── Provided data ──

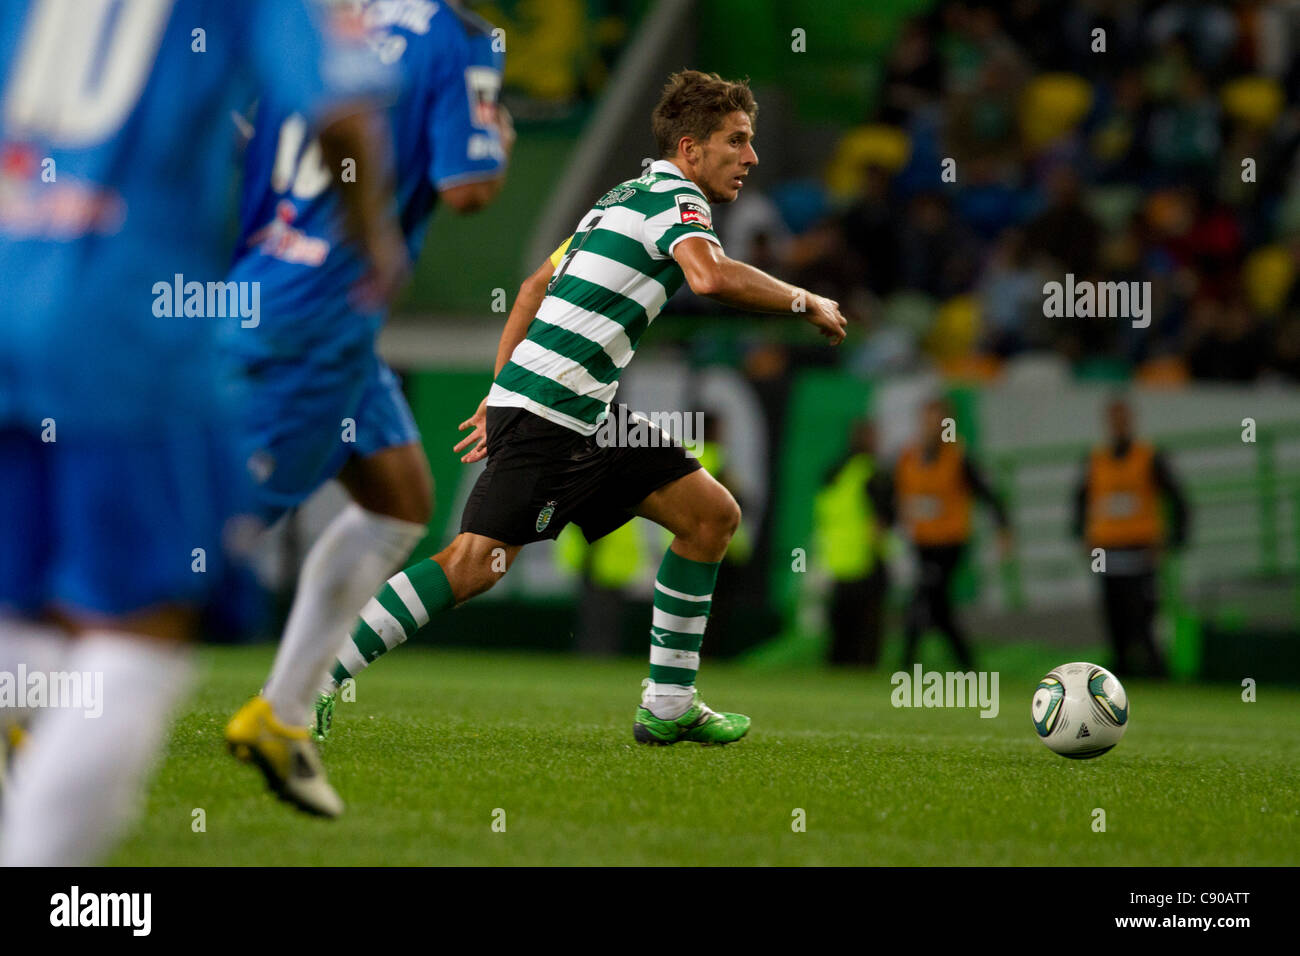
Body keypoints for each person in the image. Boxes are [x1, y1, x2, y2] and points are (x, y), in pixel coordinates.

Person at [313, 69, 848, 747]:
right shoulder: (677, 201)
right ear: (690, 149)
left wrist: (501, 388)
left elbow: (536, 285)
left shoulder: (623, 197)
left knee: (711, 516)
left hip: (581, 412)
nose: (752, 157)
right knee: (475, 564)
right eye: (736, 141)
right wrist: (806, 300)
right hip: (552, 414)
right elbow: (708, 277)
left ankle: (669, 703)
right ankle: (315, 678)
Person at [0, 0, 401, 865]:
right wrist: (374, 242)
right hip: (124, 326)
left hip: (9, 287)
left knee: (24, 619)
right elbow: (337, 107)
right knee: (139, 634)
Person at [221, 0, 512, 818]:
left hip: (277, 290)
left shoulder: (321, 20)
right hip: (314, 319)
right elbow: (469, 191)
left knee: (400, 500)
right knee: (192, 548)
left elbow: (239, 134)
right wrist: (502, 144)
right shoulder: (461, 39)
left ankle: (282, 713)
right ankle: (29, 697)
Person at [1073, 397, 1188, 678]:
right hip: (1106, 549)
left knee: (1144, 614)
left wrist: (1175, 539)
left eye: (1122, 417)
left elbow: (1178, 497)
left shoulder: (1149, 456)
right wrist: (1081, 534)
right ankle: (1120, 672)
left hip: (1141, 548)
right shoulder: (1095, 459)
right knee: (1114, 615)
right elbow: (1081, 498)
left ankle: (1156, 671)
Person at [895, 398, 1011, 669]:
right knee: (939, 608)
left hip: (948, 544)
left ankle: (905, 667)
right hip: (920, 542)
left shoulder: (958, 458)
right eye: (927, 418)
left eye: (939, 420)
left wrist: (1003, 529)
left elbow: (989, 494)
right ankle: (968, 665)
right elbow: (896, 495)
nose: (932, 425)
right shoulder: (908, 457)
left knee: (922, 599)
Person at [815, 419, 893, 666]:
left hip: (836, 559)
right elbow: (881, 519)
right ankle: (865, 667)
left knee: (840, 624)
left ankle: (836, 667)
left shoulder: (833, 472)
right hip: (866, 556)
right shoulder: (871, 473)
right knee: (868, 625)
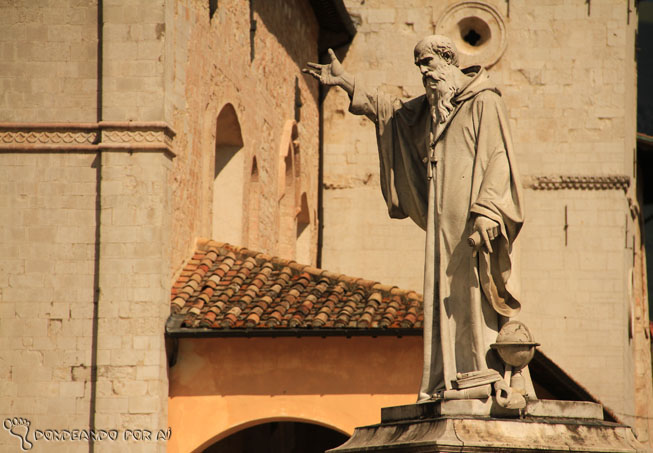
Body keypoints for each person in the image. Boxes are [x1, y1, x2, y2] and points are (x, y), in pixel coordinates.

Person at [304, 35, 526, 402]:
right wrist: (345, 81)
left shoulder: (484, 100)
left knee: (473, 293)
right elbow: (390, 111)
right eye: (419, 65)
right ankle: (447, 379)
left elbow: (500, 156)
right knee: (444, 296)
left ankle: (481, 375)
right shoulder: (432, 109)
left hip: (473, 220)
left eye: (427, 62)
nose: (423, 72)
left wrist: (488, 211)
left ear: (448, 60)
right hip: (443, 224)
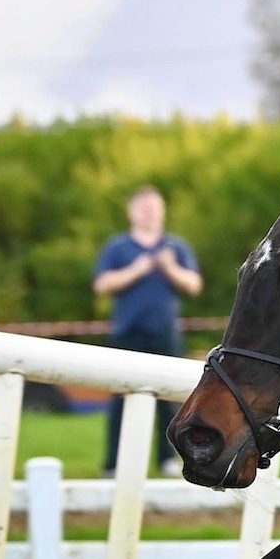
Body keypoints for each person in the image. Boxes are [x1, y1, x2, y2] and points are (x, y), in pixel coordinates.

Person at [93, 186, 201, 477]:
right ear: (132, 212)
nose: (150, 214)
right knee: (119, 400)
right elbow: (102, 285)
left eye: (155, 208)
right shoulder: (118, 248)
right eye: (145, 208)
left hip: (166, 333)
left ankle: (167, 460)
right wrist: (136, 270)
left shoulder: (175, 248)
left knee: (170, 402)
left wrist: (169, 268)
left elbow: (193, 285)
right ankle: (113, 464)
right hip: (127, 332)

───
── Provided data ──

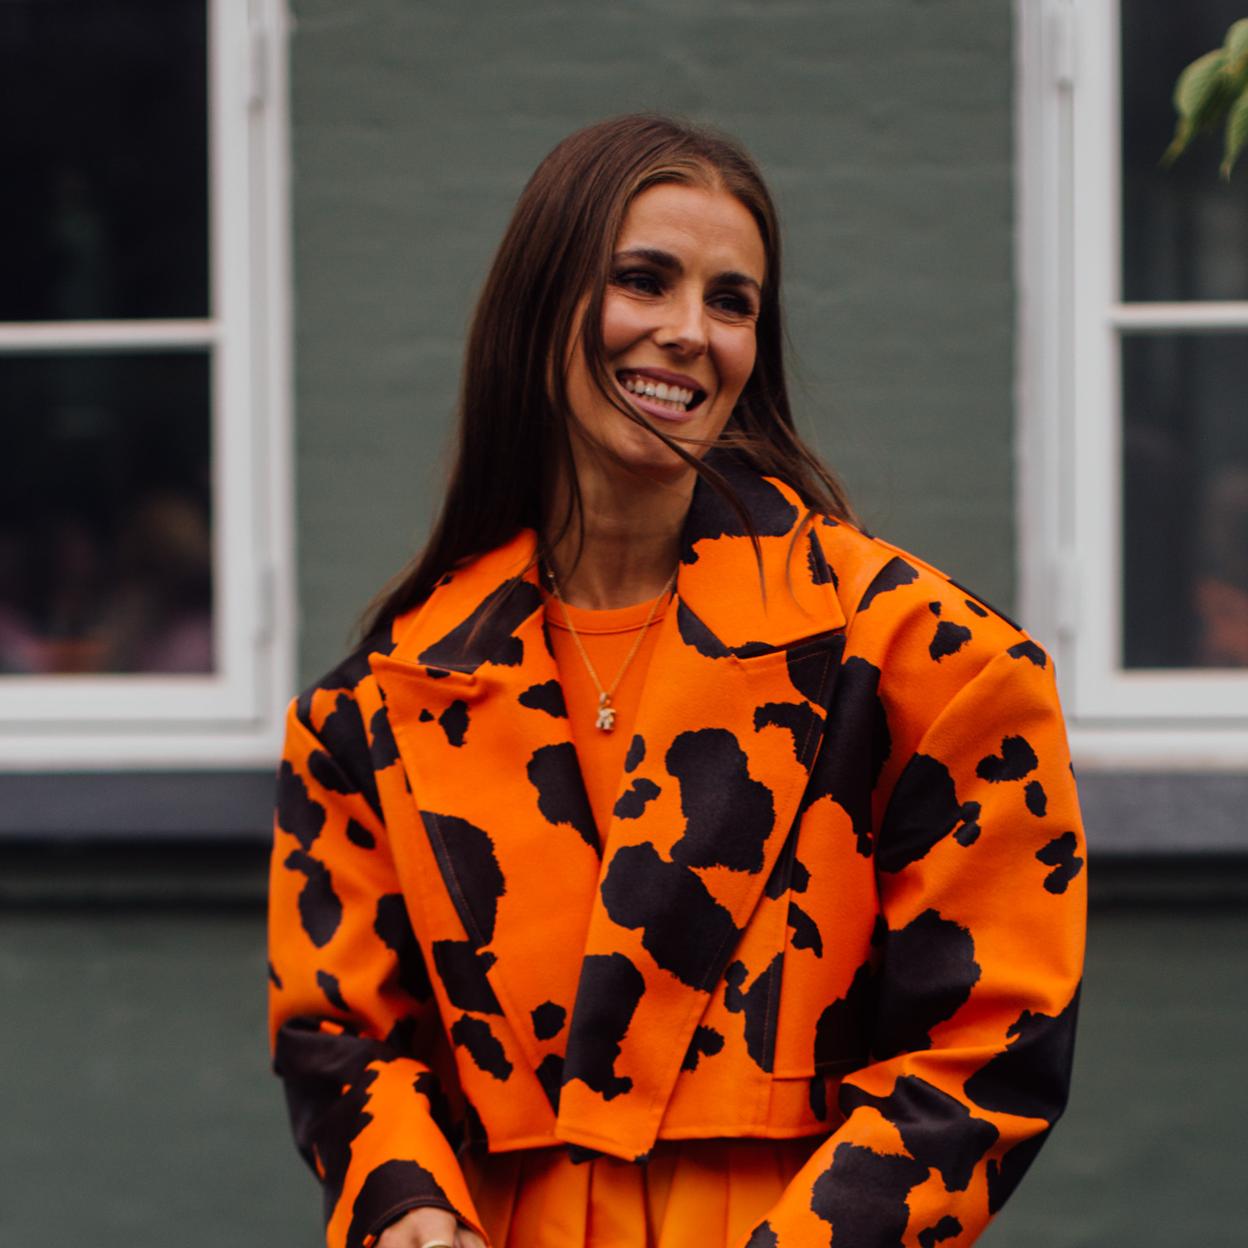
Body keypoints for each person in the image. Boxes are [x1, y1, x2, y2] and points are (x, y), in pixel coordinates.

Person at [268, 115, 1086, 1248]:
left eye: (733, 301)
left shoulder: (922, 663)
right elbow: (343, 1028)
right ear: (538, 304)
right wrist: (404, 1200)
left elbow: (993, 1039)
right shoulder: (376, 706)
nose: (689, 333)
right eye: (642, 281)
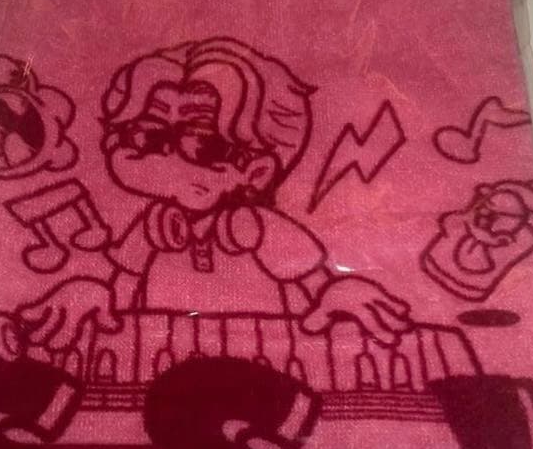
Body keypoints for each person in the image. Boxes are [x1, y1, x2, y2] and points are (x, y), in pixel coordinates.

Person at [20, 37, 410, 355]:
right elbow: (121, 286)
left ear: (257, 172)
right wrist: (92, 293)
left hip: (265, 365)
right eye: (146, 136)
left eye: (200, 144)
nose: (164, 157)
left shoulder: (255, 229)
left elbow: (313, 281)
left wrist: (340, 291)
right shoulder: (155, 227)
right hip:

───

Problem description ▸ Look back at the data above, then output exactly the lines from the line holding "nose: (932, 425)" up to and including the line holding "right hip: (127, 332)". Leave out the pictures.

Output below ▸
nose: (932, 425)
right shoulder: (908, 457)
left knee: (922, 599)
Person at [815, 419, 893, 666]:
left hip: (836, 559)
right elbow: (881, 519)
right ankle: (865, 667)
left knee: (840, 624)
left ankle: (836, 667)
left shoulder: (833, 472)
right hip: (866, 556)
right shoulder: (871, 473)
right knee: (868, 625)
Body keypoints for each person in the image. Boxes are [x1, y1, x2, y2] and points are (x, y), in pixel coordinates.

Person at [304, 35, 526, 402]:
right wrist: (345, 81)
left shoulder: (484, 100)
left knee: (473, 293)
right elbow: (390, 111)
right eye: (419, 65)
right ankle: (447, 379)
left elbow: (500, 156)
right knee: (444, 296)
left ankle: (481, 375)
right shoulder: (432, 109)
left hip: (473, 220)
left eye: (427, 62)
nose: (423, 72)
left wrist: (488, 211)
left ear: (448, 60)
right hip: (443, 224)
Body keypoints for each person in the image. Boxes are [x1, y1, x2, y2] and points are (x, y), in pixel coordinates.

Person at [93, 186, 201, 477]:
right ear: (132, 212)
nose: (150, 214)
right knee: (119, 400)
right elbow: (102, 285)
left eye: (155, 208)
right shoulder: (118, 248)
right eye: (145, 208)
left hip: (166, 333)
left ankle: (167, 460)
right wrist: (136, 270)
left shoulder: (175, 248)
left knee: (170, 402)
left wrist: (169, 268)
left elbow: (193, 285)
right ankle: (113, 464)
right hip: (127, 332)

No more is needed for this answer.